◆ THE PROBLEM: Every line of the data below should be retyped exactly, with no images carried over.

◆ SOURCE DATA:
=-=-=-=-=

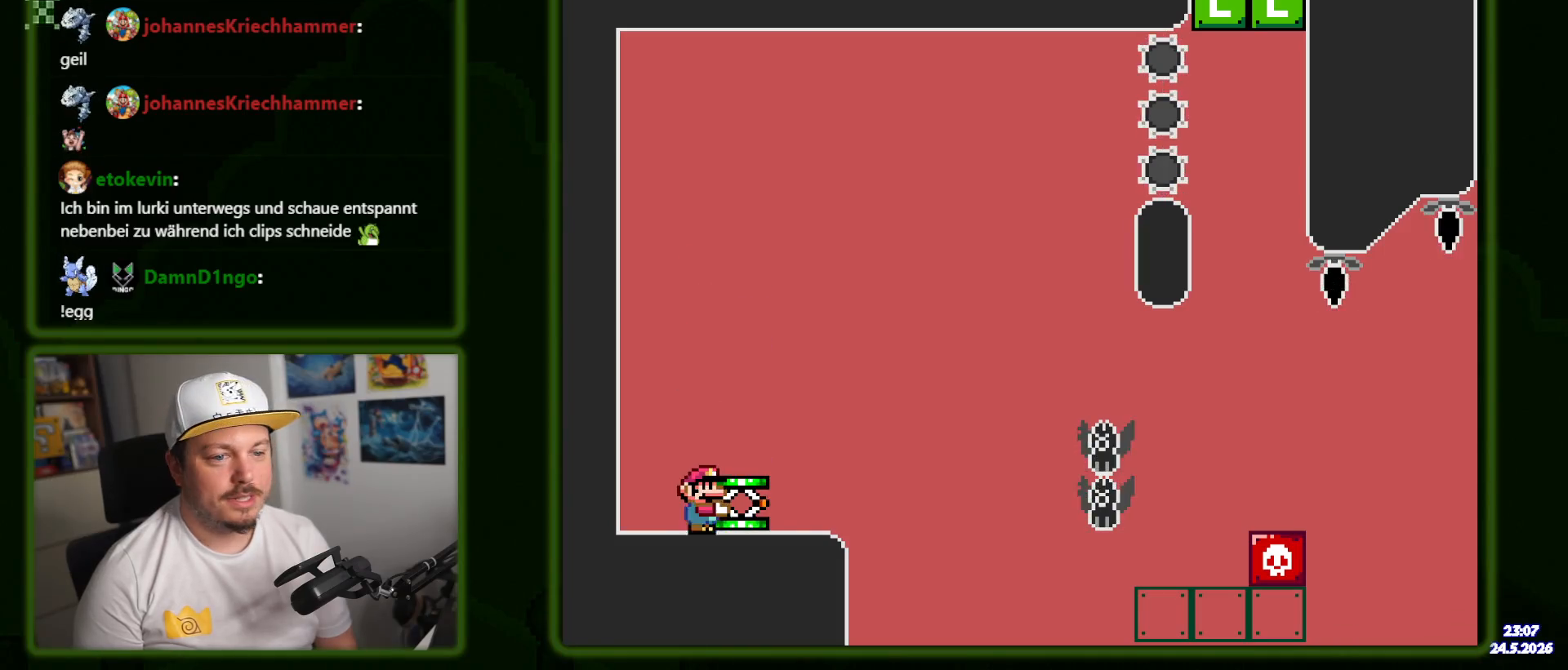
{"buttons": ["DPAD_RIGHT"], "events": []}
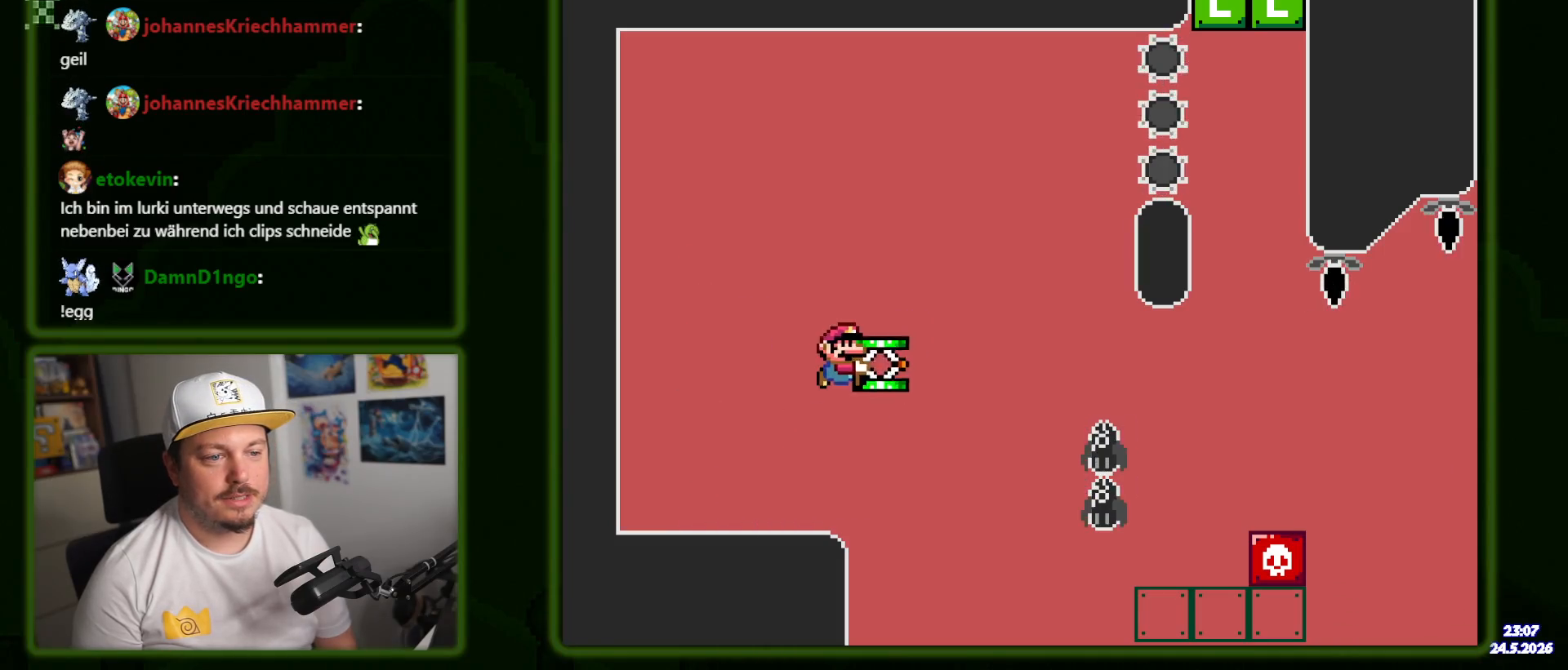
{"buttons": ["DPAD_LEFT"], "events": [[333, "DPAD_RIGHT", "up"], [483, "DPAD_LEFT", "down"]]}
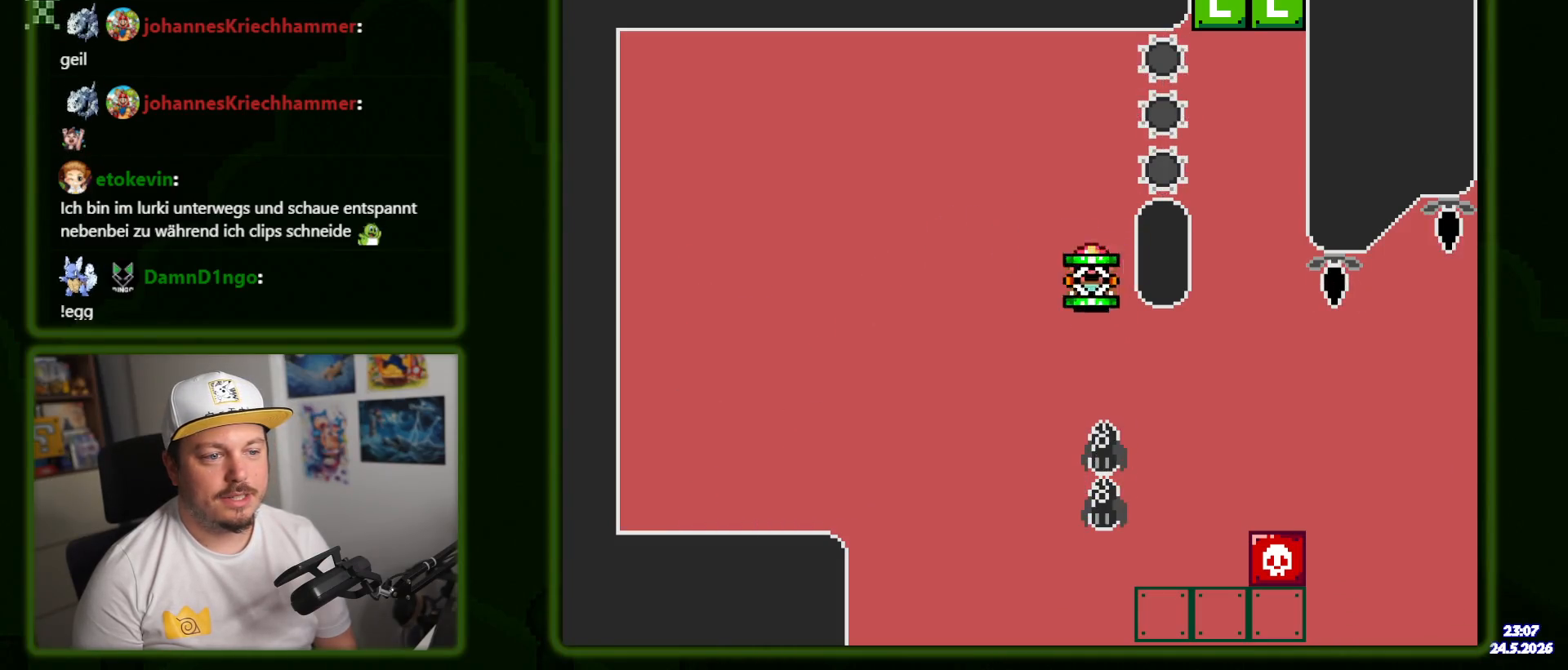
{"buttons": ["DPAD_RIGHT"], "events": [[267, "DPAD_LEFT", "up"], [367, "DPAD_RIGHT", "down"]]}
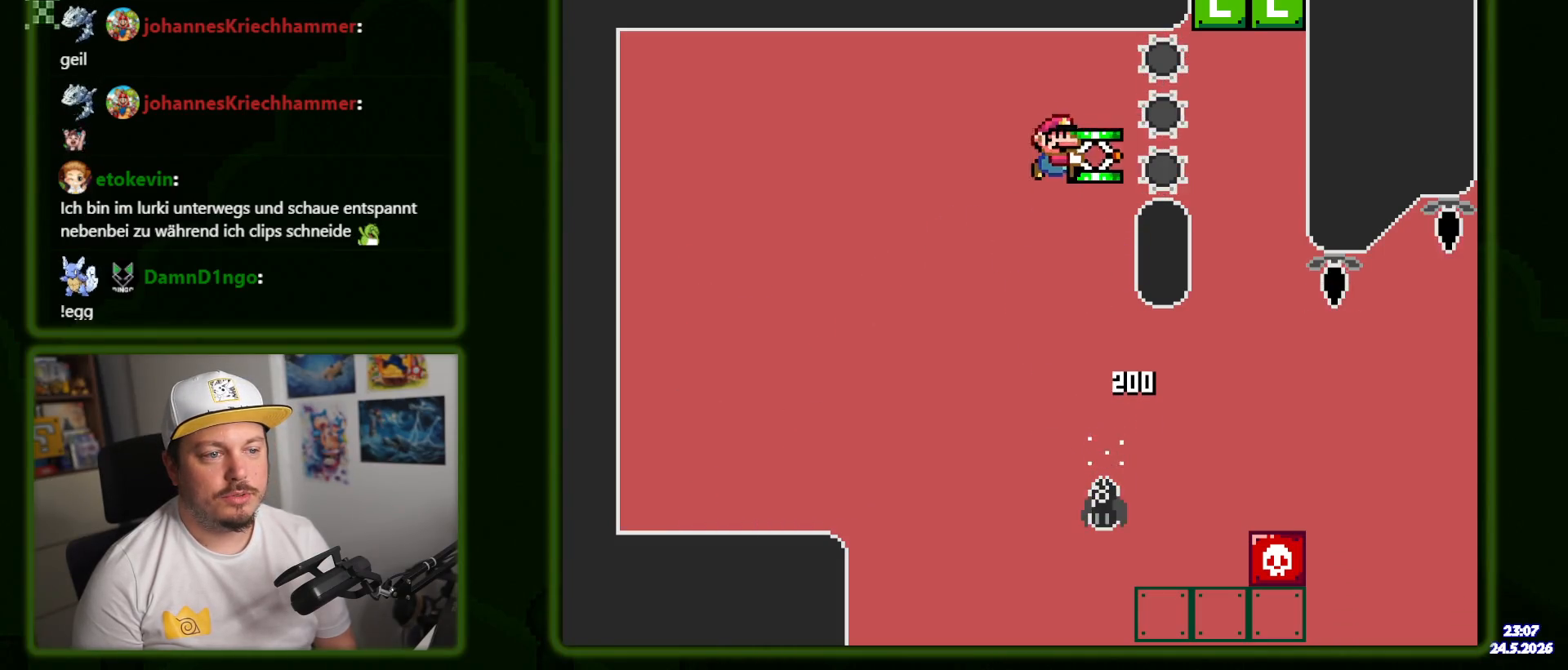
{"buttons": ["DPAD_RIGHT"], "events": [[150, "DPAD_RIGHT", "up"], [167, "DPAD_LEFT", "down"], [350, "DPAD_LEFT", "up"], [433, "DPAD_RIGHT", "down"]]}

=-=-=-=-=

◆ SOLUTION FOR THIS EXERCISE:
{"buttons": ["DPAD_RIGHT"], "events": []}
{"buttons": ["DPAD_LEFT"], "events": [[333, "DPAD_RIGHT", "up"], [483, "DPAD_LEFT", "down"]]}
{"buttons": ["DPAD_RIGHT"], "events": [[267, "DPAD_LEFT", "up"], [367, "DPAD_RIGHT", "down"]]}
{"buttons": ["DPAD_RIGHT"], "events": [[150, "DPAD_RIGHT", "up"], [167, "DPAD_LEFT", "down"], [350, "DPAD_LEFT", "up"], [433, "DPAD_RIGHT", "down"]]}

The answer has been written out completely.